Existing vision-language models lack explicit geometric and relational structure, hindering precise reasoning about road layouts, while high-definition maps, though geometrically accurate, suffer from rigid semantic representations. This work proposes the Combined Road Substrate (CRS) framework, which unifies road geometry and open-vocabulary semantics within an executable graph representation. CRS enables recursive graph queries to automatically generate diverse question-answer pairs and introduces a “free grounding” mechanism to ensure logical traceability and programmatically extract chain-of-thought supervision signals. Small-scale models (2B/4B parameters) trained on only 20–80 CRS-augmented scenes significantly outperform untuned large models on compositional reasoning tasks. The dominant failure mode shifts from relational errors to attribute misidentification, revealing that the bottleneck in road understanding stems from a lack of structured supervision rather than model scale.

Structured road understanding of lane geometry, topology, and traffic element relationships is foundational to safe autonomous driving. While vision-language models (VLMs) offer promising semantic flexibility, they lack the geometric and relational grounding required for precise road reasoning. Conversely, traditional modular systems, e.g., HD maps and topological road graphs, provide structural precision but remain semantically rigid.

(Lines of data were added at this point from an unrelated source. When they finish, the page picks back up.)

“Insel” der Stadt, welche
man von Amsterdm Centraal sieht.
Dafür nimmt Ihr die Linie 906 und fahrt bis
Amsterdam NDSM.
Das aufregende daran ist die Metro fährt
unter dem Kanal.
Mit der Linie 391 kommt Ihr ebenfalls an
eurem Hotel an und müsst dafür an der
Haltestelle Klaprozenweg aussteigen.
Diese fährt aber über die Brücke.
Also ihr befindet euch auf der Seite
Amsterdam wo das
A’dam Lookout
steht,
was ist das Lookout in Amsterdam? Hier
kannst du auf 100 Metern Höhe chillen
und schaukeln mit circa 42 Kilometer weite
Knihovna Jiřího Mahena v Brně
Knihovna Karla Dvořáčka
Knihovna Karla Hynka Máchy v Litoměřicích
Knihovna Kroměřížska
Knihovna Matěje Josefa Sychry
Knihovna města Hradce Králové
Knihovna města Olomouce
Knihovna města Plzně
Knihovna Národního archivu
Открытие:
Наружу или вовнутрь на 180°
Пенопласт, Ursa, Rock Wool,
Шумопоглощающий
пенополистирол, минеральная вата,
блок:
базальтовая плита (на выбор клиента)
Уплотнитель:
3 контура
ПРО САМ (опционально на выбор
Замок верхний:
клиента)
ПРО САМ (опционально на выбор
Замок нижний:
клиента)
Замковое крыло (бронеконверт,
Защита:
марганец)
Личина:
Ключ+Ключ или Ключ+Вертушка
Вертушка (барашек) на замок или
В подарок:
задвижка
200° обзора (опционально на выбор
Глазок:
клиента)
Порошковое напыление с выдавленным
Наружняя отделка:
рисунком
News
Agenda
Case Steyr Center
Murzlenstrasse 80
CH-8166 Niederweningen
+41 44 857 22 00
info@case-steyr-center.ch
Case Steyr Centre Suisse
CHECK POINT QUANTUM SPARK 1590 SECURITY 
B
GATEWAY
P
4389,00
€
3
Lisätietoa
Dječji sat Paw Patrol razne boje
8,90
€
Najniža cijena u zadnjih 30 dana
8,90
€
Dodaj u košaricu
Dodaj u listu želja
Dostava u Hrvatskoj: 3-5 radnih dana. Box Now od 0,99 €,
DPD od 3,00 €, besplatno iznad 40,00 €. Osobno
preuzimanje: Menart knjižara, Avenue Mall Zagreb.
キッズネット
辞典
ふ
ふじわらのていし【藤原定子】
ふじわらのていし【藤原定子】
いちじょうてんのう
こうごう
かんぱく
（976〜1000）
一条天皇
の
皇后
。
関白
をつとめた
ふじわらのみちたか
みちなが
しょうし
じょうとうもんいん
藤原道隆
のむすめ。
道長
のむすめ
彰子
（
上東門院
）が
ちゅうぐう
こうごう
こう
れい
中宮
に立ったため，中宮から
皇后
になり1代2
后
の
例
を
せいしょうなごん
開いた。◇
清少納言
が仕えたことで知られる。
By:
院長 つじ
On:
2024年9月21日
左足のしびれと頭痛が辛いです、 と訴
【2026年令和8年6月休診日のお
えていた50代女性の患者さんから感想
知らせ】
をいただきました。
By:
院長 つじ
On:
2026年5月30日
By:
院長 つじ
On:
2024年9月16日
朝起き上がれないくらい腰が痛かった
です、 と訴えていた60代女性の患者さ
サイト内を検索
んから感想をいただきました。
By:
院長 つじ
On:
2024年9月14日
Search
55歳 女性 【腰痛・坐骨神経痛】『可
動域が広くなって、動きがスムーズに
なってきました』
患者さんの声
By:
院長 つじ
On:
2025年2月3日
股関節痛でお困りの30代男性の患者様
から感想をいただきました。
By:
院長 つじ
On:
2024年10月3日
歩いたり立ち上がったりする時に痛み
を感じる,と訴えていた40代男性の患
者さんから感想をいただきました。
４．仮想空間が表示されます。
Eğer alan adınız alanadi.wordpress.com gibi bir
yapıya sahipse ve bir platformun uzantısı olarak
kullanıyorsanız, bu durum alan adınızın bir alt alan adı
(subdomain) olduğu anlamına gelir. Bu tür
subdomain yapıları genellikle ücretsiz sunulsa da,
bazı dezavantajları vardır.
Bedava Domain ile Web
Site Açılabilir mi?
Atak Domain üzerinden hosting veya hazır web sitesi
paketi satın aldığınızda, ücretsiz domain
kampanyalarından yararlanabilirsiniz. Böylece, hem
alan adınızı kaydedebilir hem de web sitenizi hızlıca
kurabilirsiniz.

To bridge this gap, we introduce the Combined Road Substrate (CRS), a graph-grounded framework that makes geometric road structure and open-vocabulary semantics jointly executable in a single representation. CRS enables the automatic generation of compositionally complex and linguistically varied question-answer pairs via recursive graph queries, augmented with a "grounding for free" mechanism that ensures logical traceability to specific map elements, and procedurally extracted chain-of-thought supervision traces. We demonstrate that state-of-the-art VLMs - including large, closed-source models - struggle significantly with structured road reasoning, yet training a small 2- or 4-billion-parameter model with as few as 20 to 80 CRS-enriched scenes yields stable gains in compositional reasoning tasks of varying depth. Analysis of model behavior via verifiable reasoning traces reveals a systematic shift in failure modes: whereas baseline models fail at relational scene understanding, CRS-trained models reduce failures to attribute recognition, suggesting that the primary bottleneck in road understanding is not model scale, but the absence of structured supervision.